Publié le 17 Mars 2014
Mis à jour le 4 juillet 2019

A la Une - Episode de pollution atmosphérique

Depuis plusieurs jours dans la région, les conditions météorologiques sont caractérisées par une situation anticyclonique avec des vents faibles et des températures douces l'après-midi, favorables à la fois à l'accumulation des polluants (issues des émissions du trafic automobile, des activités industrielles, et des émissions du secteur résidentiel et tertiaire) et la formation de particules. L'association " ATMO Poitou-Charentes " a émis ces jours derniers plusieurs bulletins d'information et d'alerte à la pollution dans la région pour des dépassements de seuils des particules en suspension. Les études épidémiologiques documentent les impacts sanitaires à court-terme de la pollution atmosphérique. Les particules en particulier sont associées à une augmentation de la mortalité toutes causes et une augmentation des hospitalisations pour causes respiratoires et cardiovasculaires. La cellule de l'InVS en région (Cire), grâce au dispositif de surveillance syndromique SurSaUD® peut surveiller ces impacts par l'analyse de l'activité globale ainsi que les recours pour asthme, malaises, dyspnée/insuffisance respiratoire aigüe, bronchite chronique, insuffisance cardiaque, ischémie myocardique et céphalées dans les services d'urgences et à SOS Médecins 17. L'analyse des données n'indique pas aujourd'hui d'augmentation significative de recours à court terme pour ces différents indicateurs par rapport aux semaines précédentes et à la même période l'année dernière.Cependant, plusieurs études ont montré qu'il ne semble pas exister de seuil protecteur en deçà duquel aucun impact sanitaire n'est observé.

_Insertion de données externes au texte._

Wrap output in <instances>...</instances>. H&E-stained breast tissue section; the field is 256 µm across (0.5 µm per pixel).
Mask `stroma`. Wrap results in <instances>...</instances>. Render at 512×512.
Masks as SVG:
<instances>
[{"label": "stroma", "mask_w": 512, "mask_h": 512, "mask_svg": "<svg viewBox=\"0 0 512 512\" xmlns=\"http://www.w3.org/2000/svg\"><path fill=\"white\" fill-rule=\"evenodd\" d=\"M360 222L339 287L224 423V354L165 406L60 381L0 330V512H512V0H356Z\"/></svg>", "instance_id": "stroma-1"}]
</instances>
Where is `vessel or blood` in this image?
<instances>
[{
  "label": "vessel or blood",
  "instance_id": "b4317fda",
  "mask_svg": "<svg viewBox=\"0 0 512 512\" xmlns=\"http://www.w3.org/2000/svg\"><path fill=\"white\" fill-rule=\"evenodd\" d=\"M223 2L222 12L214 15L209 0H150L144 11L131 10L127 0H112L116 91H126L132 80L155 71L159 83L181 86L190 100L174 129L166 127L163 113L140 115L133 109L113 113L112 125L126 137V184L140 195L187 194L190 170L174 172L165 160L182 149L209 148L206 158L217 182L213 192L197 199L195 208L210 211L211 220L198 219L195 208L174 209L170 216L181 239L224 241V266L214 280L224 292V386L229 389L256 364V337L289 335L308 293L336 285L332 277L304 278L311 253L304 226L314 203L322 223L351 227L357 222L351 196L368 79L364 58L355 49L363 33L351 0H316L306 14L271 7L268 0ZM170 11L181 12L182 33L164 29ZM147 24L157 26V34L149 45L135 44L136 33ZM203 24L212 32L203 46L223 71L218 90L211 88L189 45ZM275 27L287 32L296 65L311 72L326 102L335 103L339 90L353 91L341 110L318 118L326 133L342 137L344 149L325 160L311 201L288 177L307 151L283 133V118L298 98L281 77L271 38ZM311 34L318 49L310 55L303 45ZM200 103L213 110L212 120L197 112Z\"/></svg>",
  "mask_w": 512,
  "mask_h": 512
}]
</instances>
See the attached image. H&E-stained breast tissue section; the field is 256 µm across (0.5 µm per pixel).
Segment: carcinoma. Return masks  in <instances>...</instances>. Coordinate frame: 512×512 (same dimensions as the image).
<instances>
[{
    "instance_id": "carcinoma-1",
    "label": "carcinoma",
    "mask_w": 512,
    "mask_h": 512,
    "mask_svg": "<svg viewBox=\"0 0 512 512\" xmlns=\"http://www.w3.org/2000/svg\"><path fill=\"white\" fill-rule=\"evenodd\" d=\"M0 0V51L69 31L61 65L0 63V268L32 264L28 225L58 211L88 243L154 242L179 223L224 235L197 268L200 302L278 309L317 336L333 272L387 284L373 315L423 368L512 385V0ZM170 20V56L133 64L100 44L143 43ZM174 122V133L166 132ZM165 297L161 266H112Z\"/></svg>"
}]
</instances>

Les effets de la pollution atmosphérique sur la santé sont observés dès les concentrations les plus faibles, en l'absence même de " pics " de pollution. Ainsi, étant donné la relative rareté des pics de pollution atmosphérique dans la région sur une année, l'impact sanitaire de la pollution atmosphérique est essentiellement dû aux niveaux de fond de pollution atmosphérique. Plusieurs études de cohorte ont montré que l'impact à long-terme d'une exposition chronique à la pollution de l'air est nettement plus important en termes de mortalité ou d'espérance de vie que les impacts observés à court-terme.